Quoi qu’il en soit, Cœur-Dur n’eut pas plus tôt reçu les félicitations courtes mais énergiques de ses compagnons, que, communiquant aux chefs les détails qu’il était important pour eux de savoir, il se prépara au combat, l’esprit rempli d’un objet propre à justifier la haute réputation qu’il s’était acquise, et à satisfaire ses secrets désirs. Un beau cheval, dressé depuis longtemps à la chasse, avait été amené pour recevoir son maître, quoique avec bien peu d’espoir que celui-ci eût jamais besoin de ses services dans cette vie. Par une attention délicate qui prouvait toute l’estime que les qualités généreuses du jeune guerrier avaient inspirée à son peuple, un arc, une lance et un carquois avaient été attachés à la selle de l’animal, qui devait être immolé sur la tombe de leur chef bien-aimé ; espèce de soin qui aurait rendu inutile le pieux devoir que le Trappeur avait promis d’accomplir.

Quoique Cœur-Dur fût sensible l’attachement de ses guerriers, et qu’il pensât qu’un chef, ainsi équipé, pouvait partir avec honneur pour les terrains de chasse du Maître de la Vie, il semblait disposé à croire que ces armes, préparées pour une autre destination, pourraient lui être tout aussi utiles dans l’état actuel des choses.
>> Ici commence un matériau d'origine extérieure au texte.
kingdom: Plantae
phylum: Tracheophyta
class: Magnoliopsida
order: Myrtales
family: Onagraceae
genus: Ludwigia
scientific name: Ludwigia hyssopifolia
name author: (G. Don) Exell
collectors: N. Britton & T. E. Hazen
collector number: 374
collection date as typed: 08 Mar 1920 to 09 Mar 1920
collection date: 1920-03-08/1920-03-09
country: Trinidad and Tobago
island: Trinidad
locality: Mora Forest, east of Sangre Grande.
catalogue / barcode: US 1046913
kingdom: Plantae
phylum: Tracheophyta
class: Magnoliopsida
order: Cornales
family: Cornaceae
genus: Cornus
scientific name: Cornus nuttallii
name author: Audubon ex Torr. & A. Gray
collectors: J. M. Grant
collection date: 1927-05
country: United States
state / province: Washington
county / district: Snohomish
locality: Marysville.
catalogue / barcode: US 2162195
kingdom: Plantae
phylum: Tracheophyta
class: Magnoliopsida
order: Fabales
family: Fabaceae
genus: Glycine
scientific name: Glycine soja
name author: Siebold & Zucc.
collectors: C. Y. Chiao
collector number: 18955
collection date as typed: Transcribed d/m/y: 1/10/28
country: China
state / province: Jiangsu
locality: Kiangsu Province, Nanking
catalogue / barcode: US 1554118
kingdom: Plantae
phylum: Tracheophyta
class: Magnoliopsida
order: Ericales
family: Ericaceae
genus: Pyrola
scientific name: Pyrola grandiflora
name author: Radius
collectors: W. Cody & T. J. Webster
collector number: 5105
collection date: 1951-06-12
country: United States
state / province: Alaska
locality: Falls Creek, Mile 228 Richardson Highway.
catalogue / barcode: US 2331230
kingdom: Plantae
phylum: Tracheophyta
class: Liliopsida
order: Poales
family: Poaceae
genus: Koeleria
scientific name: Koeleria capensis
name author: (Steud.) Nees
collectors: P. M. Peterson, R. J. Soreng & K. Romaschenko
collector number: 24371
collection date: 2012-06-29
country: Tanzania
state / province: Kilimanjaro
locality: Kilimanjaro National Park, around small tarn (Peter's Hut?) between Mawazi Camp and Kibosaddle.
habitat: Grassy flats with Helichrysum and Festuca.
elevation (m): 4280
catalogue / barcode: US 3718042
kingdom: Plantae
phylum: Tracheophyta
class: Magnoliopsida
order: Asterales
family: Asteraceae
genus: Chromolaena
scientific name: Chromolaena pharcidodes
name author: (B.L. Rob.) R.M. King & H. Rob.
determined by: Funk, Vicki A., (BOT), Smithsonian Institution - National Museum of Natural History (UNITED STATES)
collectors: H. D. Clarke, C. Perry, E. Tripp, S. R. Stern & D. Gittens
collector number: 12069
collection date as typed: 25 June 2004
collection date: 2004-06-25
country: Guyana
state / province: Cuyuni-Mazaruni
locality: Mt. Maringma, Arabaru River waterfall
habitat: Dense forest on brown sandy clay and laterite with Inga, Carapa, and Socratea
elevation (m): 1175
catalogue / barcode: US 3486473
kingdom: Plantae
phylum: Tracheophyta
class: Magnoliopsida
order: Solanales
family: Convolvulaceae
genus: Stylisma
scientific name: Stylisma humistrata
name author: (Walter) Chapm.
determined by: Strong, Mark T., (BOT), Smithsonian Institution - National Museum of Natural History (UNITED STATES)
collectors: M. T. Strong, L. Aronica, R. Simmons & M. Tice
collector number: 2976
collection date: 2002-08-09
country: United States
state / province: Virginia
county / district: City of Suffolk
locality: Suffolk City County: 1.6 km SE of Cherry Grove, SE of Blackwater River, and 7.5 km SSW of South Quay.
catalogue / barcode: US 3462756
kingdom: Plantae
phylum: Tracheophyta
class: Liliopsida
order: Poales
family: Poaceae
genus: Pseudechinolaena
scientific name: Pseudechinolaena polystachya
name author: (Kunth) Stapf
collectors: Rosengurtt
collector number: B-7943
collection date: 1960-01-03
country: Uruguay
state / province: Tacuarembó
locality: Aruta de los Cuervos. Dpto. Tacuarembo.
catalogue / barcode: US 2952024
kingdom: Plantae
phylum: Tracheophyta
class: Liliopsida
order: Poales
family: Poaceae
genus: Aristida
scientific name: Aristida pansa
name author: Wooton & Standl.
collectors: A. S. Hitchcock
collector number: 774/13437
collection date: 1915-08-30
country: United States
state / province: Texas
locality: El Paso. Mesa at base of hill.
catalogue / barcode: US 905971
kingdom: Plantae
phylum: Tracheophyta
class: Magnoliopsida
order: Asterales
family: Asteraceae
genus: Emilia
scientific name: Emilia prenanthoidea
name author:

Une rare satisfaction brilla sur sa figure lorsqu’il essaya l’élasticité de l’arc, et pesa la lance dont les deux côtés se balançaient également ; il ne jeta qu’un coup d’œil rapide et indifférent sur le bouclier ; mais la joie avec laquelle il s’élança sur le dos de son cheval de bataille favori, fut si grande qu’elle triompha de la gravité du chef et de la réserve de l’Indien. Il se mit à caracoler de côté et d’autre au milieu de ses guerriers non moins ravis que lui, maniant son coursier avec une grâce et une adresse qu’aucun règle artificielle ne saurait donner ; tantôt agitant sa lance, comme pour s’assurer qu’il était ferme sur sa selle, et tantôt examinant le fusil qui avait été également remis entre ses mains, avec le soin minutieux et l’affection d’un homme qui recouvre miraculeusement des trésors qui avaient toujours fait sa gloire et son bonheur.